▶ _Raw data_

_ _ _ _

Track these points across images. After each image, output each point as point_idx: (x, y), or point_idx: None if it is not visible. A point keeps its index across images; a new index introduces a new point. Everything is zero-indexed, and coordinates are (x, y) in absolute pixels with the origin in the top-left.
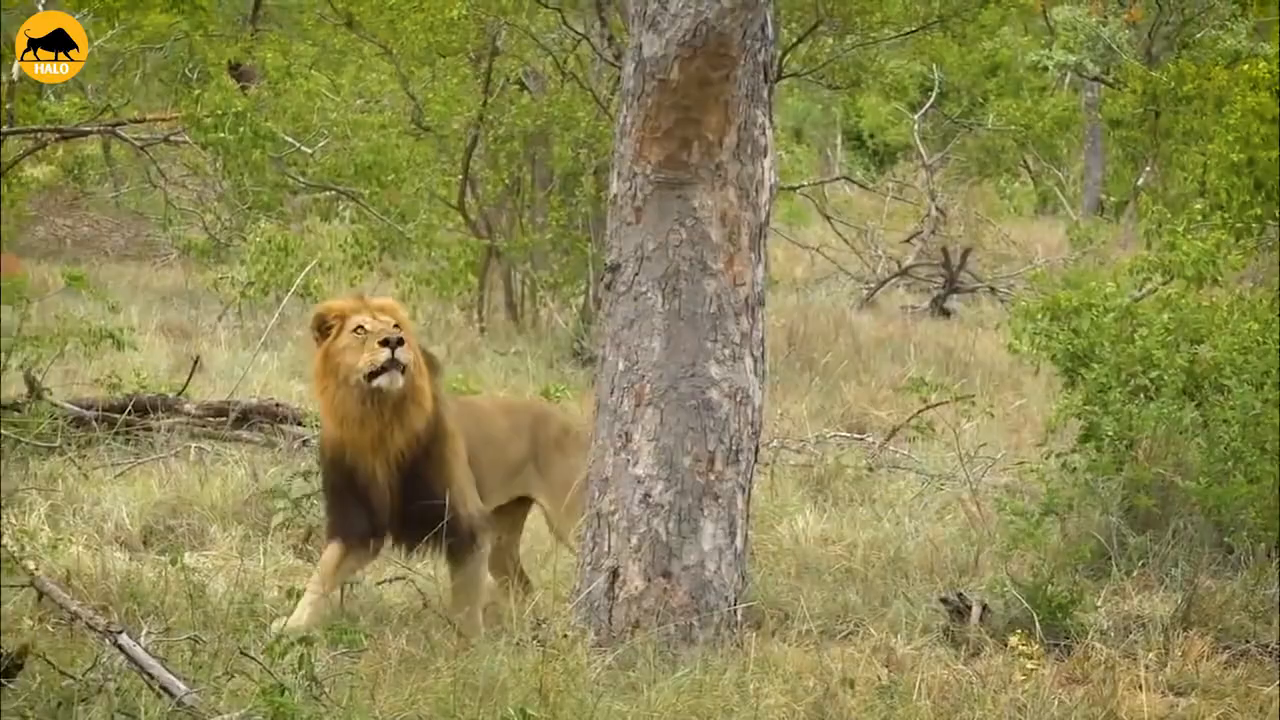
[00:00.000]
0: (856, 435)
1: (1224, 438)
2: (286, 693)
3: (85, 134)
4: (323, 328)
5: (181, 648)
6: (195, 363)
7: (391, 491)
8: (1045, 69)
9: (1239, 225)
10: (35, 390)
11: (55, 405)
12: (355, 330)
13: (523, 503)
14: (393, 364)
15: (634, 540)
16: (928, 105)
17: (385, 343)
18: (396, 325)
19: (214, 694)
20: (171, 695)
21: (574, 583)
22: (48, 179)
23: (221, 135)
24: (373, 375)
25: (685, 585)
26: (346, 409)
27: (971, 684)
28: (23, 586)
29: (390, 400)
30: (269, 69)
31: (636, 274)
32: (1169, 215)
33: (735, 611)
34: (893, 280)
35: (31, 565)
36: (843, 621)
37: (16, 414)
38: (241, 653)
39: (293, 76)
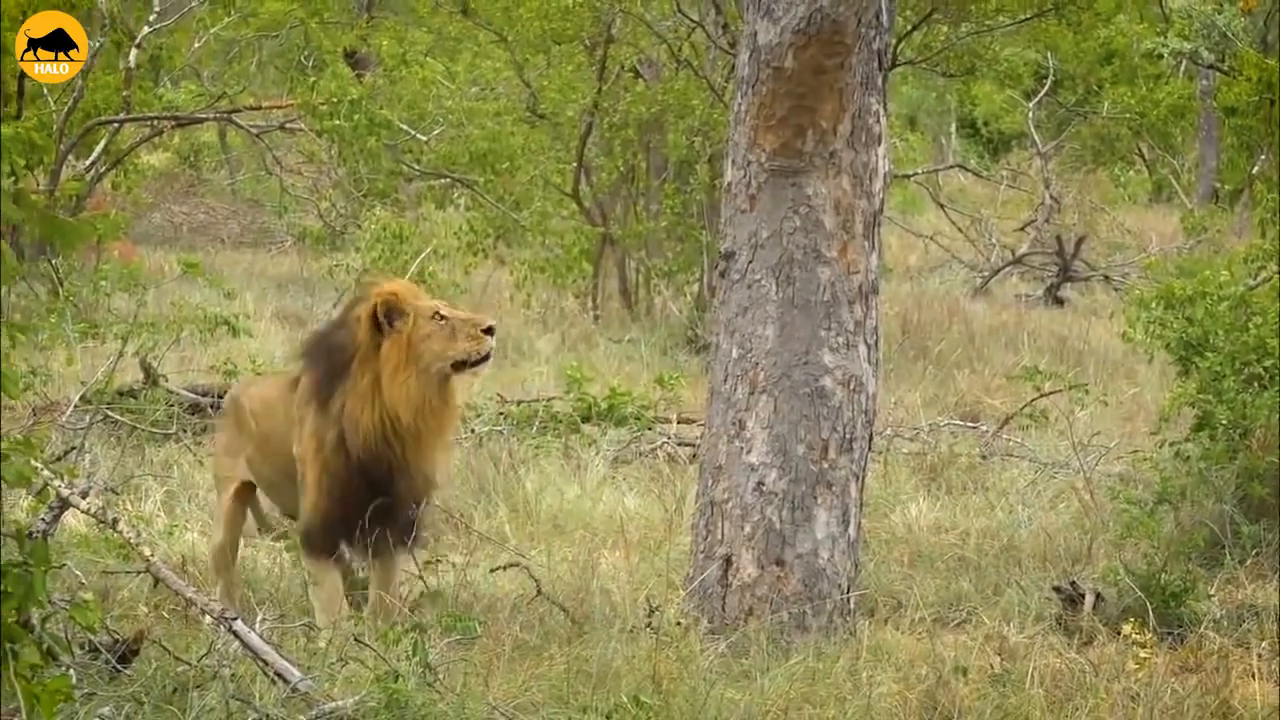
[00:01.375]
0: (970, 424)
1: None
2: (400, 679)
3: (201, 121)
4: (390, 316)
5: (296, 634)
6: None
7: (416, 481)
8: (1160, 56)
9: None
10: (151, 377)
11: (171, 392)
12: (433, 317)
13: None
14: (490, 353)
15: (747, 528)
16: (1042, 93)
17: (489, 331)
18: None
19: (328, 680)
20: (286, 681)
21: (687, 570)
22: (164, 166)
23: (337, 122)
24: (463, 364)
25: (798, 573)
26: (424, 397)
27: (1084, 673)
28: (139, 572)
29: (457, 387)
30: (384, 56)
31: (751, 262)
32: None
33: (848, 599)
34: (1006, 269)
35: (147, 551)
36: (955, 609)
37: (133, 400)
38: (356, 639)
39: (408, 64)
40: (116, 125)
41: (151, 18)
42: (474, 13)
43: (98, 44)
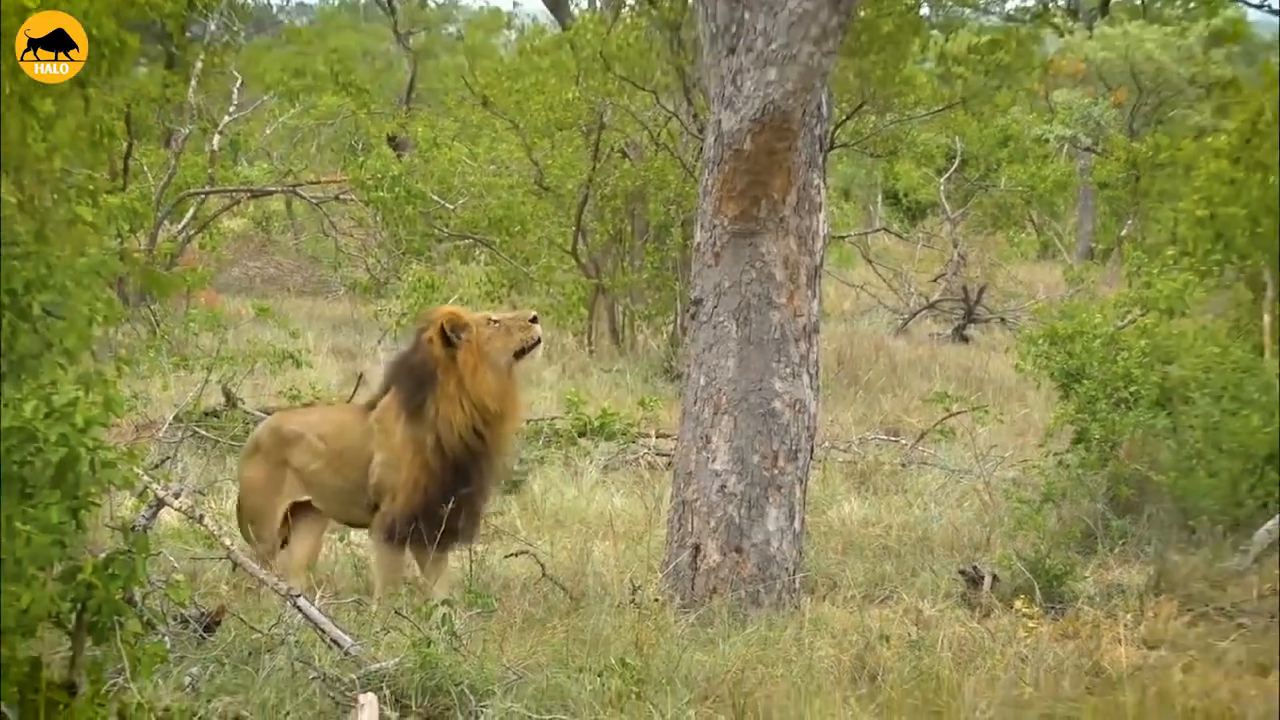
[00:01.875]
0: (892, 437)
1: (1189, 440)
2: (432, 645)
3: (271, 193)
4: (455, 330)
5: (348, 609)
6: (359, 378)
7: (496, 468)
8: (1047, 140)
9: (1203, 268)
10: (231, 400)
11: (247, 412)
12: (489, 323)
13: None
14: (540, 338)
15: (712, 522)
16: (951, 170)
17: (534, 320)
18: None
19: (374, 646)
20: (340, 647)
21: (663, 556)
22: (241, 229)
23: (381, 194)
24: (523, 351)
25: (754, 559)
26: (501, 385)
27: (984, 639)
28: (221, 559)
29: (515, 389)
30: (419, 140)
31: (715, 307)
32: (1146, 260)
33: (794, 580)
34: (922, 312)
35: (228, 541)
36: (880, 588)
37: (216, 419)
38: (396, 612)
39: (438, 146)
40: (203, 196)
41: (231, 109)
42: (492, 104)
43: (187, 130)
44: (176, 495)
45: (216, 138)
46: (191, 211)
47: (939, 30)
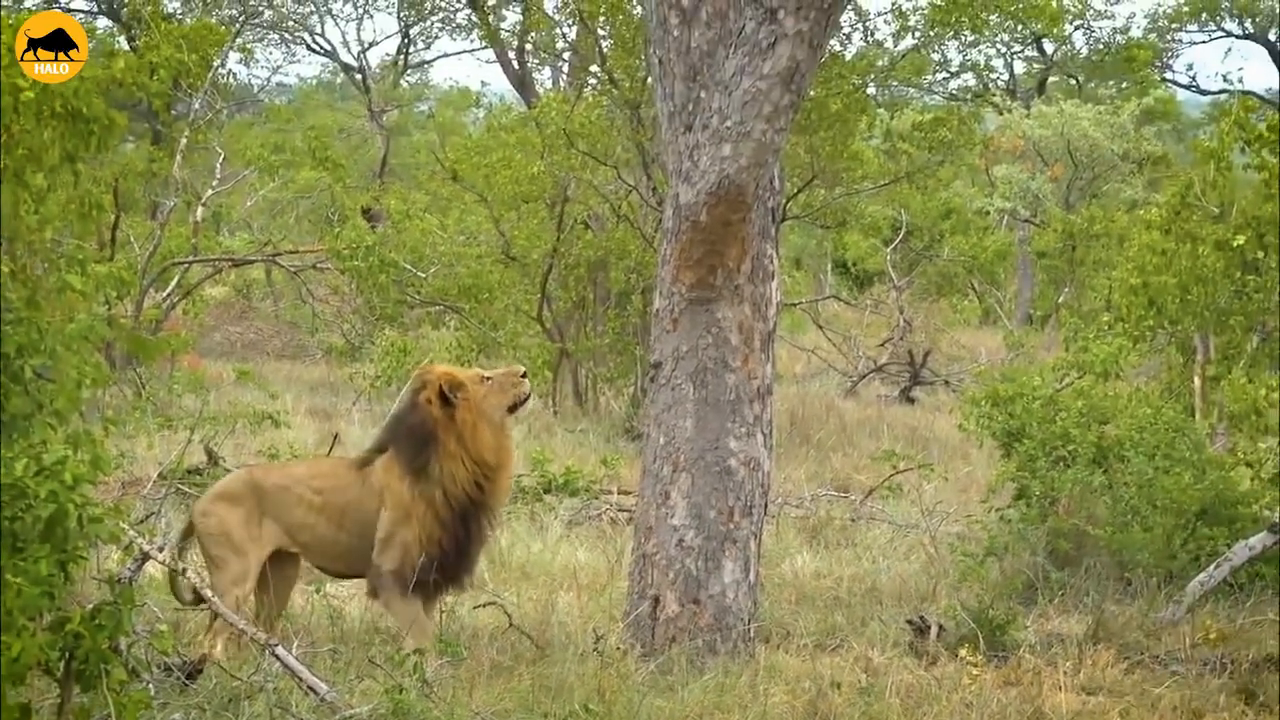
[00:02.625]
0: (843, 494)
1: (1125, 497)
2: (404, 692)
3: (252, 262)
4: (452, 390)
5: (324, 657)
6: (335, 438)
7: (495, 516)
8: (988, 213)
9: (1136, 334)
10: (213, 458)
11: (228, 470)
12: (483, 381)
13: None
14: (530, 392)
15: (671, 575)
16: (897, 240)
17: (524, 375)
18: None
19: (348, 693)
20: (316, 694)
21: (625, 607)
22: (223, 296)
23: (356, 263)
24: (515, 406)
25: (710, 610)
26: (498, 441)
27: (930, 686)
28: (202, 609)
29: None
30: (392, 212)
31: (674, 370)
32: (1083, 325)
33: (749, 630)
34: (870, 375)
35: (209, 593)
36: (831, 637)
37: (199, 476)
38: (370, 661)
39: (410, 218)
40: (186, 265)
41: (214, 183)
42: (461, 178)
43: (172, 203)
44: (160, 549)
45: (200, 210)
46: (176, 280)
47: (885, 109)
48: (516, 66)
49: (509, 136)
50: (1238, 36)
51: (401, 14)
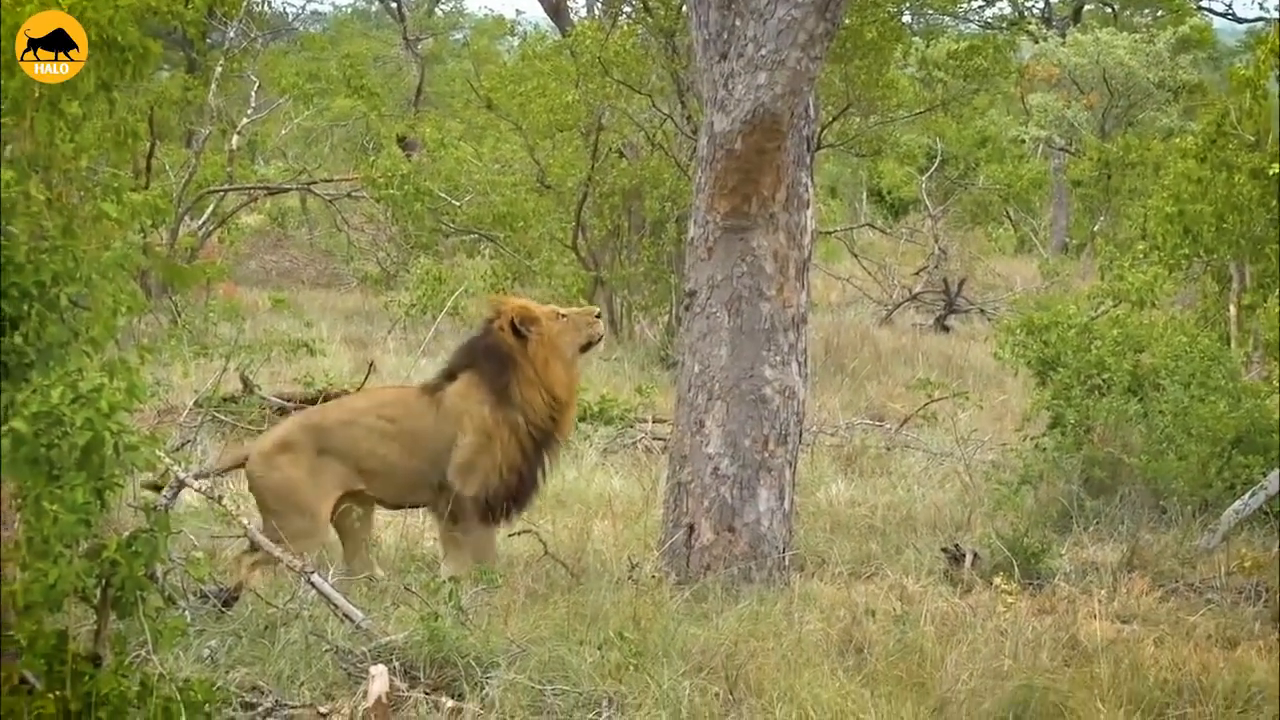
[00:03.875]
0: (877, 422)
1: (1160, 425)
2: (439, 619)
3: (287, 190)
4: (525, 324)
5: (359, 585)
6: (370, 366)
7: (561, 448)
8: (1023, 141)
9: (1171, 262)
10: (248, 386)
11: (263, 398)
12: (558, 318)
13: None
14: (602, 334)
15: (706, 503)
16: (932, 169)
17: (598, 316)
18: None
19: (384, 620)
20: (351, 621)
21: (660, 535)
22: (258, 225)
23: (391, 192)
24: (588, 345)
25: (745, 538)
26: (568, 377)
27: (965, 614)
28: (238, 537)
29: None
30: (427, 141)
31: (709, 299)
32: (1118, 254)
33: (784, 558)
34: (905, 304)
35: (245, 521)
36: (866, 566)
37: (234, 405)
38: (405, 588)
39: (445, 146)
40: (222, 194)
41: (249, 111)
42: (496, 107)
43: (207, 131)
44: (197, 477)
45: (235, 138)
46: (211, 208)
47: (920, 37)
48: None
49: (544, 65)
50: None
51: None
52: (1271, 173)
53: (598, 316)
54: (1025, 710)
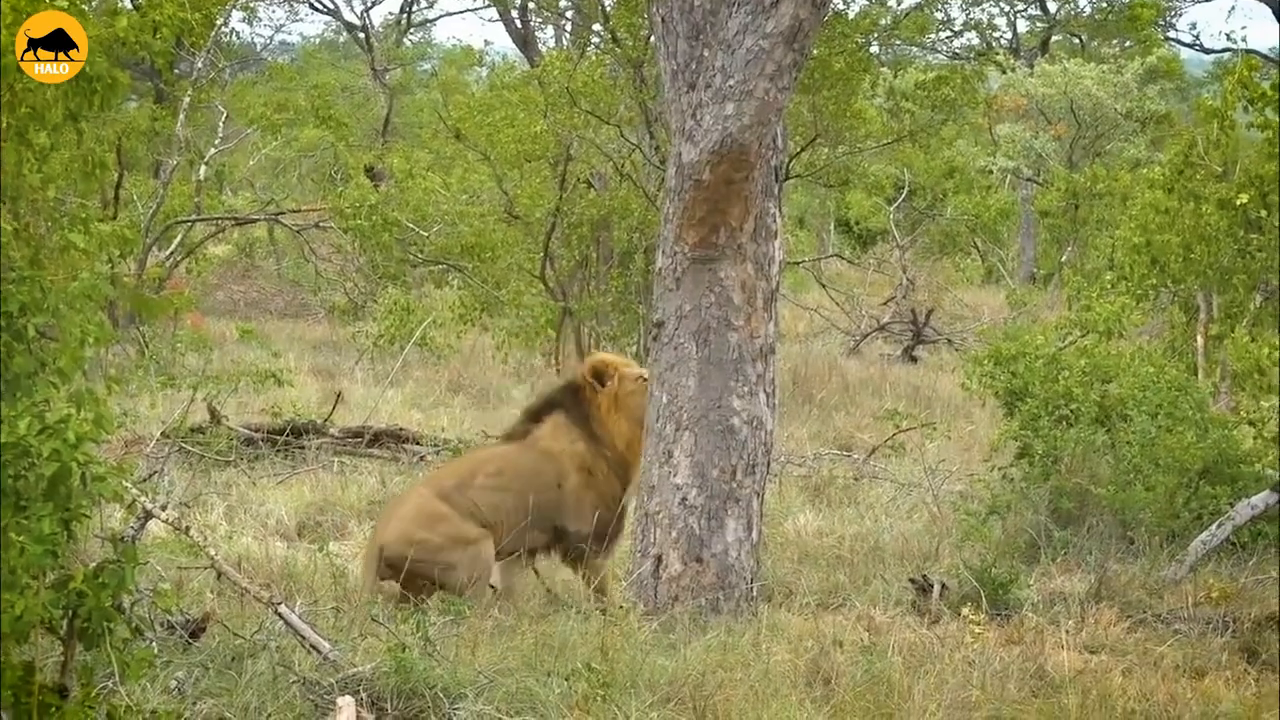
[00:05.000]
0: (845, 453)
1: (1127, 455)
2: (407, 650)
3: (255, 221)
4: (600, 376)
5: (326, 616)
6: (338, 397)
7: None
8: (991, 172)
9: (1139, 292)
10: (215, 417)
11: (231, 429)
12: (636, 380)
13: None
14: None
15: (674, 533)
16: (900, 199)
17: None
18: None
19: (351, 651)
20: (319, 652)
21: (628, 566)
22: (226, 255)
23: (359, 222)
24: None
25: (713, 568)
26: (633, 435)
27: (933, 644)
28: (206, 568)
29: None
30: (395, 171)
31: (676, 329)
32: (1085, 284)
33: (752, 589)
34: (873, 334)
35: (212, 552)
36: (834, 596)
37: (201, 435)
38: (372, 619)
39: (413, 177)
40: (189, 224)
41: (217, 142)
42: (464, 137)
43: (175, 162)
44: (163, 508)
45: (203, 169)
46: (179, 238)
47: (888, 68)
48: (519, 25)
49: (512, 95)
50: None
51: None
52: (1238, 203)
53: None
54: None
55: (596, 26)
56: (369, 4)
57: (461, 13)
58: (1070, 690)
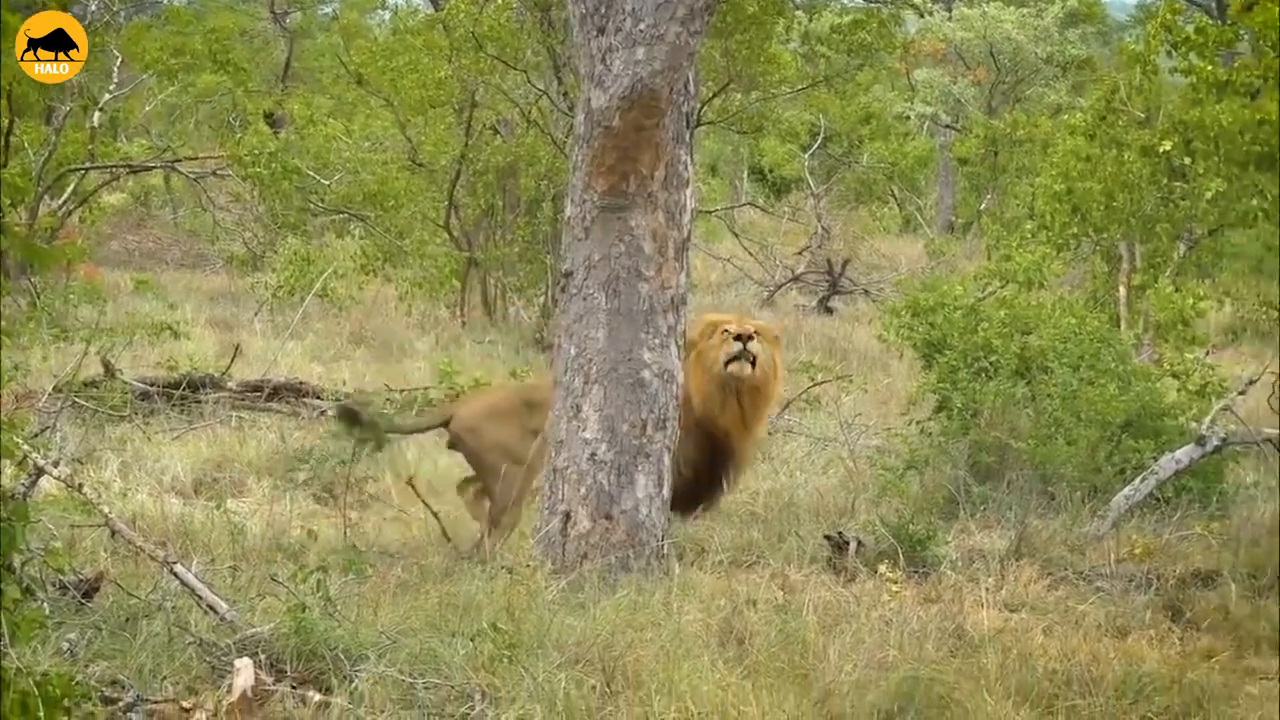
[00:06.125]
0: None
1: (1048, 409)
2: (307, 610)
3: (150, 168)
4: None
5: (224, 575)
6: (236, 350)
7: (738, 468)
8: (908, 118)
9: (1060, 242)
10: (110, 371)
11: (126, 383)
12: (723, 332)
13: None
14: (743, 354)
15: (583, 490)
16: (815, 146)
17: (739, 337)
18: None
19: (249, 611)
20: (216, 612)
21: (535, 523)
22: (121, 204)
23: (258, 170)
24: (727, 363)
25: (623, 525)
26: (713, 396)
27: (849, 603)
28: (99, 526)
29: (745, 386)
30: (296, 117)
31: (585, 279)
32: (1005, 234)
33: (662, 546)
34: (787, 284)
35: (106, 509)
36: (747, 554)
37: (95, 390)
38: (271, 579)
39: (314, 123)
40: (83, 172)
41: (111, 87)
42: (366, 82)
43: (68, 108)
44: (56, 464)
45: (96, 115)
46: (72, 187)
47: (803, 11)
48: None
49: (415, 40)
50: None
51: None
52: (1161, 150)
53: (738, 338)
54: (910, 702)
55: None
56: None
57: None
58: (990, 649)
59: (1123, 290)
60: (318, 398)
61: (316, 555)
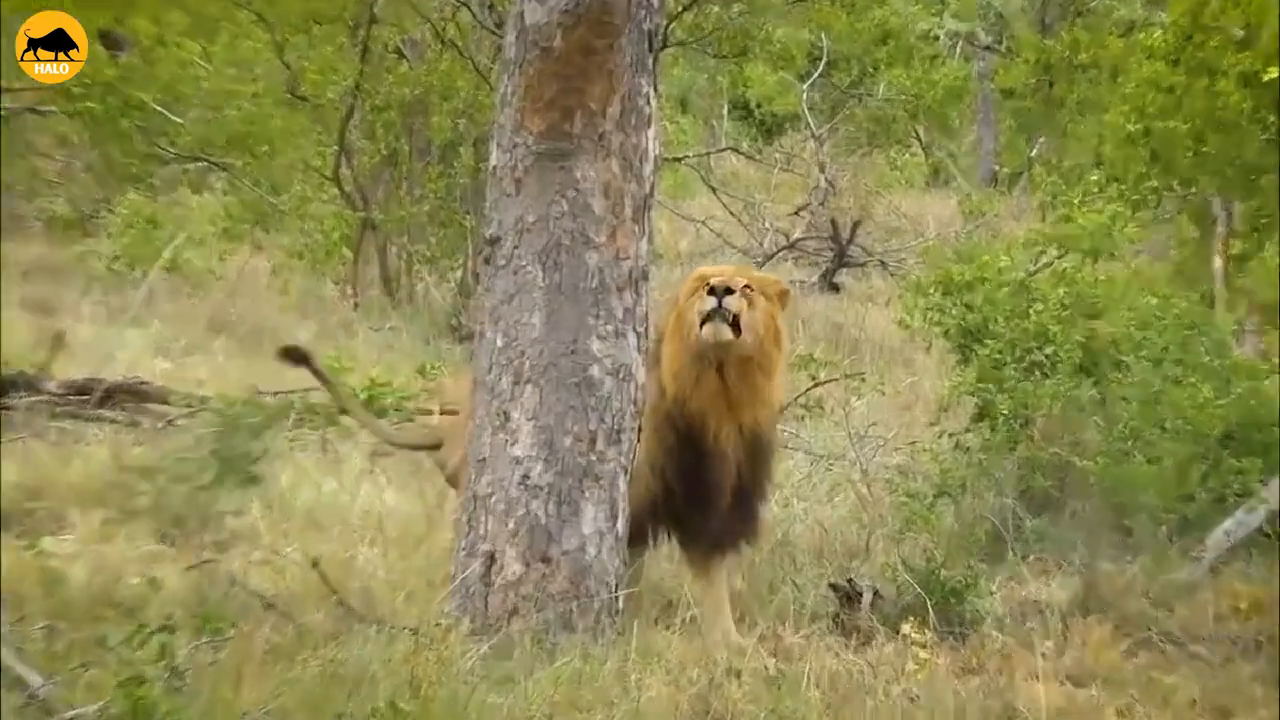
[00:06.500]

_ _ _ _

▶ _Task to carry out_
Copy nothing but the lines from the start of the entries through the line with "0: (856, 435)". Write them out exactly, without pictures.

▶ _Answer box_
Track these points across images. After each image, output each point as point_idx: (x, y), or point_idx: None if it is not visible. A point keeps its index across images; a new index introduces a new point. Everything is zero-indexed, and coordinates are (x, y) in absolute pixels with the origin in the top-left.
[00:00.000]
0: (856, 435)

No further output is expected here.